Escuela de Mindfulness, Reducción del Estrés, Yoga y Desarrollo Personal

El susurro del río

Había un pueblo, de esos pequeños y tranquilos, donde el tiempo parecía moverse más despacio. Allí vivía Ana, una joven que llevaba el peso del mundo en sus hombros. Trabajaba largas horas en un taller de costura, cuidaba de su madre enferma y, cuando finalmente tenía un momento para sí misma, su mente no paraba. Pensaba en las cuentas por pagar, en el futuro incierto, en todo lo que no había hecho bien. Su vida era un remolino, y ella apenas podía respirar.

Una tarde, agotada después de un día especialmente difícil, decidió tomar un camino distinto al volver a casa. En lugar de ir directo, siguió un sendero que la llevó al río, ese que siempre había estado ahí, pero que ella nunca se detenía a mirar. Había escuchado a los ancianos del pueblo decir que el río tenía algo especial, que podía calmar el corazón más inquieto, pero esas cosas siempre le habían parecido cuentos.

Se sentó en una roca al borde del agua, más por necesidad de un descanso que por otra cosa. Cerró los ojos un momento, tratando de silenciar su mente, pero los pensamientos seguían ahí, como un enjambre de abejas. Frustrada, los abrió y, sin saber por qué, empezó a observar el agua.

El río corría con suavidad, deslizándose entre las piedras. Había hojas que flotaban, llevadas sin esfuerzo por la corriente. Ana sintió un ligero escalofrío en los brazos, no por el frío, sino porque, por primera vez en mucho tiempo, algo en ella se aquietó.
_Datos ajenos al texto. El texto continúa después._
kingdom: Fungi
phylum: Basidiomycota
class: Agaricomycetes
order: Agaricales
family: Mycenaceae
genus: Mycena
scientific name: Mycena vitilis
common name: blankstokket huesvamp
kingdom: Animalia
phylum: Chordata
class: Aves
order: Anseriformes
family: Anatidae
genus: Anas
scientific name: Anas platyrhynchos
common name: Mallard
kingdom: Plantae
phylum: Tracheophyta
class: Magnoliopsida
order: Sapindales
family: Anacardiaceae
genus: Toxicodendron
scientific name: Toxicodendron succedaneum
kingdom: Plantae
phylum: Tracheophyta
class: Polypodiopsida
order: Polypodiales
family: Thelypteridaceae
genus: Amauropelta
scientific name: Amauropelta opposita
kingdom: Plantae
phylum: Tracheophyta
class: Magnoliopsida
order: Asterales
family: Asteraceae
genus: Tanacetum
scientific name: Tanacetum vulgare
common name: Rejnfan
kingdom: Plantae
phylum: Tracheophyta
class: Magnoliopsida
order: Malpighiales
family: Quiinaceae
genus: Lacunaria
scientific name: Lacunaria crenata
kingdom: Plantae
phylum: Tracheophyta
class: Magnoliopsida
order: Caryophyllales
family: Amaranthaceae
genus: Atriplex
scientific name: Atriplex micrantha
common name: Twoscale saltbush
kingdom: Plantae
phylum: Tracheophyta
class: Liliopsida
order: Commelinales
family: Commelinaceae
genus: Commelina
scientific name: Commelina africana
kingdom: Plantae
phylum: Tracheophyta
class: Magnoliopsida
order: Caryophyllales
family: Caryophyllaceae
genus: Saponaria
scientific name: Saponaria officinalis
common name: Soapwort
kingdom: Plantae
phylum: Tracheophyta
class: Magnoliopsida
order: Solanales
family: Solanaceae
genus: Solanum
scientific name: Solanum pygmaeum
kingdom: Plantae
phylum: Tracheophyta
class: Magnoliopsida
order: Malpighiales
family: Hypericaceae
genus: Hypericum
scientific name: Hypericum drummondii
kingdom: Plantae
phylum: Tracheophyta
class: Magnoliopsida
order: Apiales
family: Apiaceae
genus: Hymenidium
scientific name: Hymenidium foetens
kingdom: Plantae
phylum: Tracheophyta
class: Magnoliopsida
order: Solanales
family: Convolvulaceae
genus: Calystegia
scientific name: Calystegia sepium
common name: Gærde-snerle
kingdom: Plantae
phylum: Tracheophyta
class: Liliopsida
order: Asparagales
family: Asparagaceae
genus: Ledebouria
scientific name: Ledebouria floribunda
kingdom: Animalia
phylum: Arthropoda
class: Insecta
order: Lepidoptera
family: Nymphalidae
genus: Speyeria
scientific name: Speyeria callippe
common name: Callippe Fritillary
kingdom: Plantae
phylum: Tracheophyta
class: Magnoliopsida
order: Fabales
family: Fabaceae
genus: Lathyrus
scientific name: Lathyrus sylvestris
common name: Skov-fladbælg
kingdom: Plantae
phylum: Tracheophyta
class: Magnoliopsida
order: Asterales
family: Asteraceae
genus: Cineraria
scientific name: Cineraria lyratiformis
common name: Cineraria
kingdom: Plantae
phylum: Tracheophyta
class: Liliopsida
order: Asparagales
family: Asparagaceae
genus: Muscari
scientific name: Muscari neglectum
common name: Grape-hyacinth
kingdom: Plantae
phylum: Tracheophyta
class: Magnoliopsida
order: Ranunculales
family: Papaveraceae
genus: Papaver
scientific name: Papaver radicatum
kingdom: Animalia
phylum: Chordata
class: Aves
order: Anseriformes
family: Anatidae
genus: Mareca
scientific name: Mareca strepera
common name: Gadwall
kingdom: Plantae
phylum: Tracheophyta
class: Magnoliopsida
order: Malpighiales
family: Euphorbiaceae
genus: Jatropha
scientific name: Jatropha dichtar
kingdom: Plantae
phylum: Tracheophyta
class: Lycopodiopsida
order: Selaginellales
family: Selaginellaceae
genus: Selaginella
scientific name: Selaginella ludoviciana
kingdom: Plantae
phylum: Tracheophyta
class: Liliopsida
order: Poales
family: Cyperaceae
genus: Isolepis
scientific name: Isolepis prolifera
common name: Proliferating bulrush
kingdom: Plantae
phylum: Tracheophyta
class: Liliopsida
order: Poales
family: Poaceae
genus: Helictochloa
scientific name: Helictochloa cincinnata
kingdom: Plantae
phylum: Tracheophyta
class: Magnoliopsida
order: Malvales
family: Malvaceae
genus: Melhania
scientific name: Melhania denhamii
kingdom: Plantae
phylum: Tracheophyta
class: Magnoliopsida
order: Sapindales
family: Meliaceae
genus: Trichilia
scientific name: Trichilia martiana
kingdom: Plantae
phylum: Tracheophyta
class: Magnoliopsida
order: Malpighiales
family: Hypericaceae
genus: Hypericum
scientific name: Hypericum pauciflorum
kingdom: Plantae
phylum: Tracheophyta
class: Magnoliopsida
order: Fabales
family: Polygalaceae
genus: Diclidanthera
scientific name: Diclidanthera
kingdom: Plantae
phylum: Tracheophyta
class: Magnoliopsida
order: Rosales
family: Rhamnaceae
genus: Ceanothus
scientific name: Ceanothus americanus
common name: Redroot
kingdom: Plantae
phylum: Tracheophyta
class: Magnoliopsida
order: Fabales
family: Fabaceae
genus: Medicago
Se quedó allí un rato, sin pensar demasiado, solo mirando. Notó el sonido del agua, un murmullo constante y tranquilo. Notó cómo el viento jugaba con su cabello, el peso de su cuerpo contra la roca, el olor húmedo de la tierra. Y, en ese instante, todo lo demás dejó de importar.

Al día siguiente, volvió. Y al siguiente también. Cada tarde, después del trabajo, Ana iba al río. No hacía nada especial, solo se sentaba y observaba, escuchaba, respiraba. Descubrió que podía dejar que los pensamientos vinieran y se fueran, como las hojas que flotaban en el agua. No tenía que luchar contra ellos, solo dejarlos pasar.

Con el tiempo, algo cambió en ella. Empezó a sentirse más ligera, más presente. Se dio cuenta de que no podía controlar todo lo que pasaba en su vida, pero sí podía elegir cómo vivirlo.

Un día, una vecina la paró en la calle. "Ana, te veo distinta. Estás más tranquila, hasta sonríes más. ¿Qué estás haciendo?". Ana sonrió, con esa calidez que nace de dentro. "Estoy aprendiendo a escuchar el río", dijo, aunque sabía que no se trataba solo del río.

Pronto, otras personas del pueblo quisieron acompañarla. Se reunían junto al agua, en silencio, dejando que el sonido los envolviera, aprendiendo juntos a respirar, a soltar, a estar. No era magia, pero a veces lo parecía. La gente discutía menos, se reía más, se tomaba las cosas con más calma.

El río siempre había estado ahí, pero ahora todos lo escuchaban. Y, al hacerlo, también se escuchaban a sí mismos.